Many studies6,7,8,9,10,11,12 have hypothesized that in direct sunlight a small-scale airflow may be set up between black and white stripes along the animal’s dorsum only with hot air rising above the warmer black and cooler descending above the colder white (Fig. 1A). In the opinion of Cobb and Cobb7, the irregularity of this flow may be increased, not only by the air rising from the black stripes and descending onto the white stripes, but also by the turbulence. The two flows moving in opposite directions abrade each other above the edges of every single stripe. However, our results clearly demonstrate that there are no descending air streams above sunlit white stripes, and the assumed convective eddies, composed of a series of adjacent upwelling and downwelling air streams, do not form above sunlit zebra stripes.

It is well known that zebra-striped coats do not attract tsetse flies18,19 and horseflies1,20 with respect to a homogeneous dark fur, and this is the most widely accepted hypothesis for zebra striping nowadays21,22,23. Cobb and Cobb7 suggested that the air next to the zebras’ skin may be sufficiently unstable to deter (biting) flies from landing. In our experiments, we observed very similar upwelling warm air streams and their behavior above both striped and homogeneous surfaces.
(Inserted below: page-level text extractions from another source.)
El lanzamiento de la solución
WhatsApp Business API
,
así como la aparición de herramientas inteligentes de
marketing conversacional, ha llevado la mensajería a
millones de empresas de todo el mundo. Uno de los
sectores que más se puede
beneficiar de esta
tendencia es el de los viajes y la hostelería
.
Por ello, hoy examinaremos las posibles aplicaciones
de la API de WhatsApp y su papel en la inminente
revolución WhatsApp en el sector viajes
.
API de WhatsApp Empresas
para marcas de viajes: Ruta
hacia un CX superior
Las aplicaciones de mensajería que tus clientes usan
Thus, if the air streams above the sunlit back of zebras could hinder the landing of flies, the same would be true also for that of any homogeneous (black, grey, brown, white) coloured ungulates. Tabanus bromius, a small horsefly from Europe, can definitely land on free-living zebras under sunny conditions24.

In this work we presented experimental evidence that a series of convective air eddies does not form above sunlit zebra stripes. Thus, the function of zebra stripes cannot be explained by the alleged cooling effect of such air eddies.

Conclusions

Downwelling air streams do not form above the white stripes of sunlit zebra coats. The first reason for this is that narrow parallel upwelling warm streams above adjacent black stripes tend to join because of the known strong entrainment in turbulent streams. The second reason is that the heated-up air is streaming obliquely upward along the left and right side of the convex upper body part, and when both streams reach the uppermost horizontal back region, they fuse in a net vertical upward stream. The influence of stripes on the air stream formation (facilitating upwelling streams, hindering lateral stream drift) is negligible above a few centimeters from the surface. The borderlines of adjacent black and white stripes, furthermore longer hairs and plumicorns can more or less stabilize the start positions of upwelling warm air streams. In calm weather, upwelling air streams might form above sunlit zebra stripes, however, they are blown off by the weakest wind, or even by the slowest movement of the zebra. Since the upwelling warm air streams behave very similarly above homogeneous and striped sunlit coats under natural (windy) conditions, the streams above both coat types have practically the same cooling effect. The presented experimental results—together with the earlier field demonstrations by Caro1 and Horváth et al.5—disprove the widespread thermoregulation hypothesis involving air eddies as a sound explanation of the function of zebra stripes.